On Mondays-Saturdays, services run all day and serves Rhymney, Bargoed, Ystrad Mynach, and Caerphilly, all running via Cardiff Central/Cardiff Queen Street with 3 trains per hour. The train journey from Barry Island (BYI) to Rhymney (RHY) usually takes about 1 hour and 50 minutes.

On Sundays, the service to Cardiff Central/Queen Street runs approximately half-hourly all day and serves , Bargoed, Ystrad Mynach, and Caerphilly. The train journey from Cardiff Queen Street to Barry Island Station typically takes 36 minutes.

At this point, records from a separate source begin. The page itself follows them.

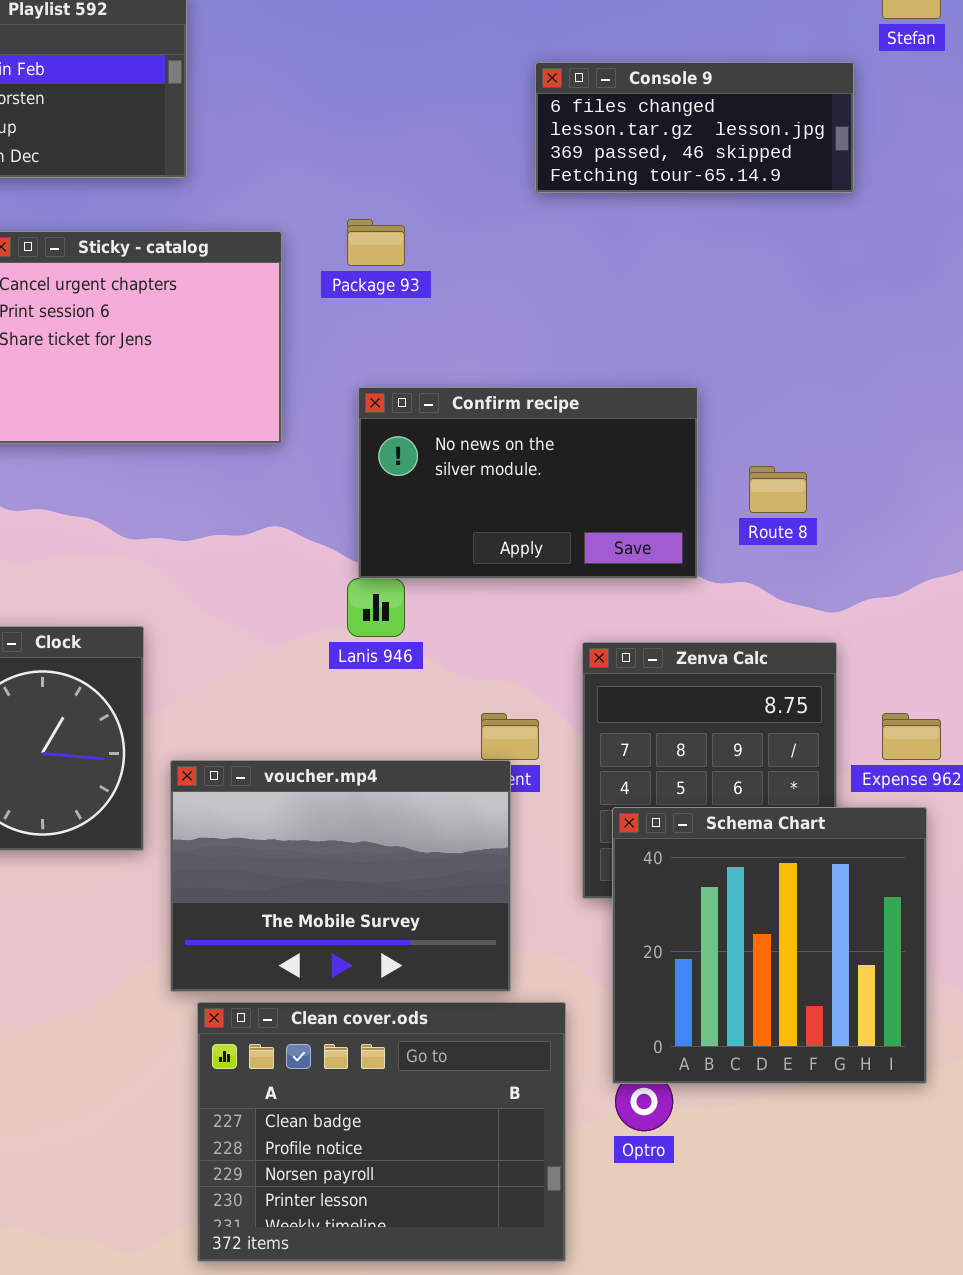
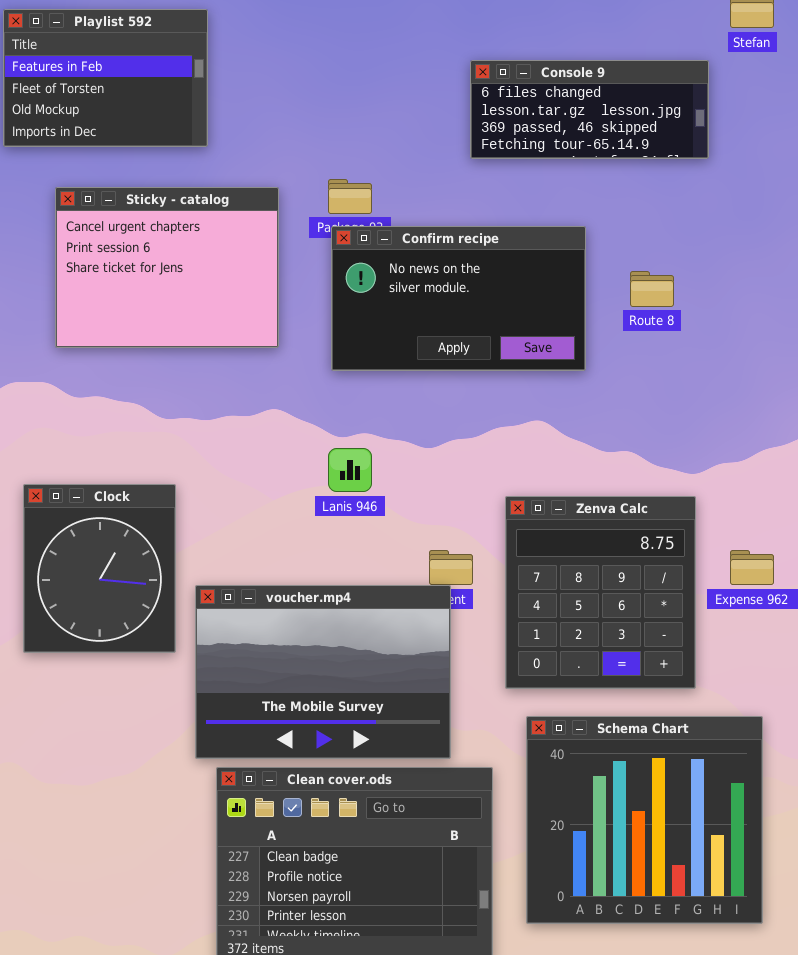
Confirm recipe: [358,387,698,579] -> [331,226,586,371], moved
Route 8: [749,466,807,513] -> [630,271,674,307], moved
Schema Chart: [612,807,927,1084] -> [526,716,763,924], moved

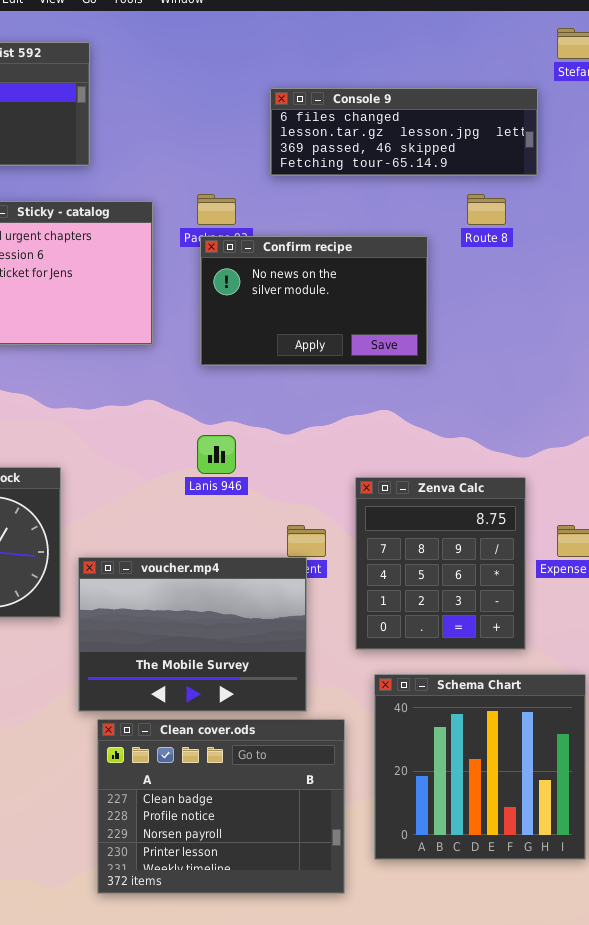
Console 9: [470,60,709,159] -> [270,88,538,176], resized
Route 8: [630,271,674,307] -> [467,194,506,225], moved

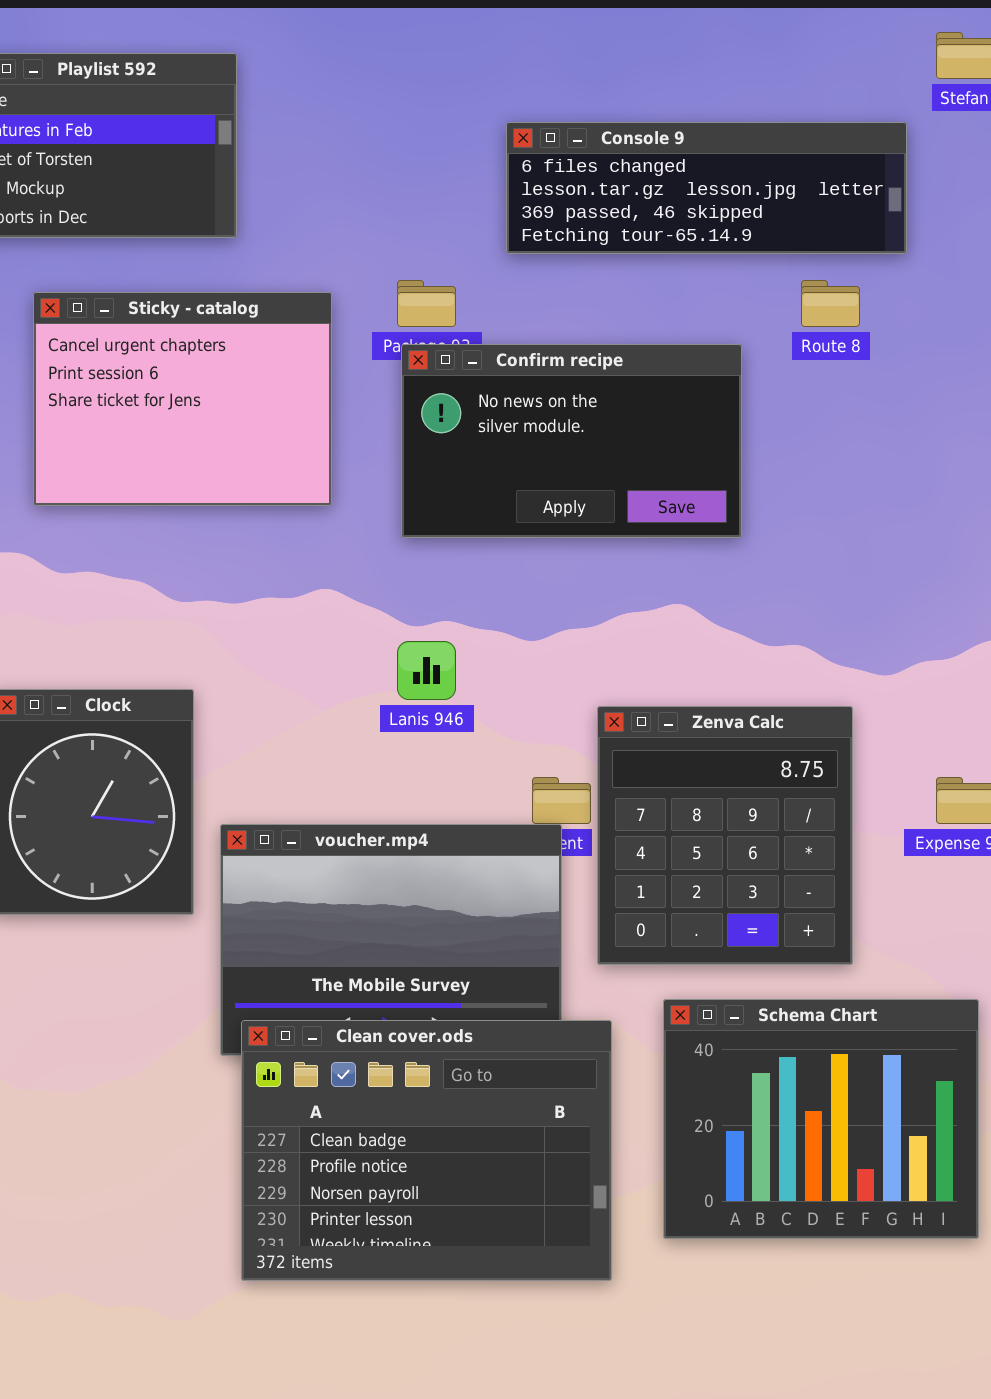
Zenva Calc: [355,477,526,650] -> [597,706,853,965], moved
Schema Chart: [374,674,586,860] -> [663,999,979,1239], resized
Clean cover.ods: [97,719,345,894] -> [241,1020,612,1281], moved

The timetable has been changed since June 2024 as part of the South Wales Metro. Trains no longer operate from Barry Island to Merthyr Tydfil and Aberdare. They now operate to Rhymney, Bargoed and Caerphilly.

On Mondays to Saturdays, during daytime hours, three trains per hour operate to Rhymney and Bargoed. Every hour, two trains terminate at Bargoed and one train terminates at Rhymney. The services will be dropped to 2 train per hour in the evening and then hourly from around 8pm.

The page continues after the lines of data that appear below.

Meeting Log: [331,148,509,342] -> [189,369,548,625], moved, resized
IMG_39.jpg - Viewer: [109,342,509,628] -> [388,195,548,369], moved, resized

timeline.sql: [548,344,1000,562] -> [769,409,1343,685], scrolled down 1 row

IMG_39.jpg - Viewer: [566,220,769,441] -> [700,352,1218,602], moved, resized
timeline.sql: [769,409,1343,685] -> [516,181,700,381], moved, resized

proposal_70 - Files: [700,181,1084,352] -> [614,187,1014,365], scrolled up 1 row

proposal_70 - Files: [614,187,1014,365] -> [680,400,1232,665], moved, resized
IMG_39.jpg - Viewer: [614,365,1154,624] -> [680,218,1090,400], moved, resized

On Sunday, trains operate half hourly all day and operate to Caerphilly and Rhymney. every hour, one train terminates at Caerphilly and the other train terminates at Rhymney.

| Preceding station | National Rail |  |  | Following station |
| Barry |  | Transport for Wales Vale Line |  | Terminus |
| Preceding station | Heritage railways |  |  | Following station |
| Woodham Halt towards Gladstone Bridge |  | Barry Tourist Railway Main Line |  | Plymouth Road Terminus |
| Waterfront Terminus |  | Barry Tourist Railway Branch Line |  |
Disused railways
| Barry Line and station open |  | Barry Railway Barry-Barry Pier |  | Barry Pier Line and station closed |

==Media==

The station appeared in Gavin & Stacey in its own right when Stacey was seen returning to Barry Island from Billericay and in Stella (British TV series) as Pontyberry. Other local stations including Pontypridd railway station also appeared as Pontyberry in the series.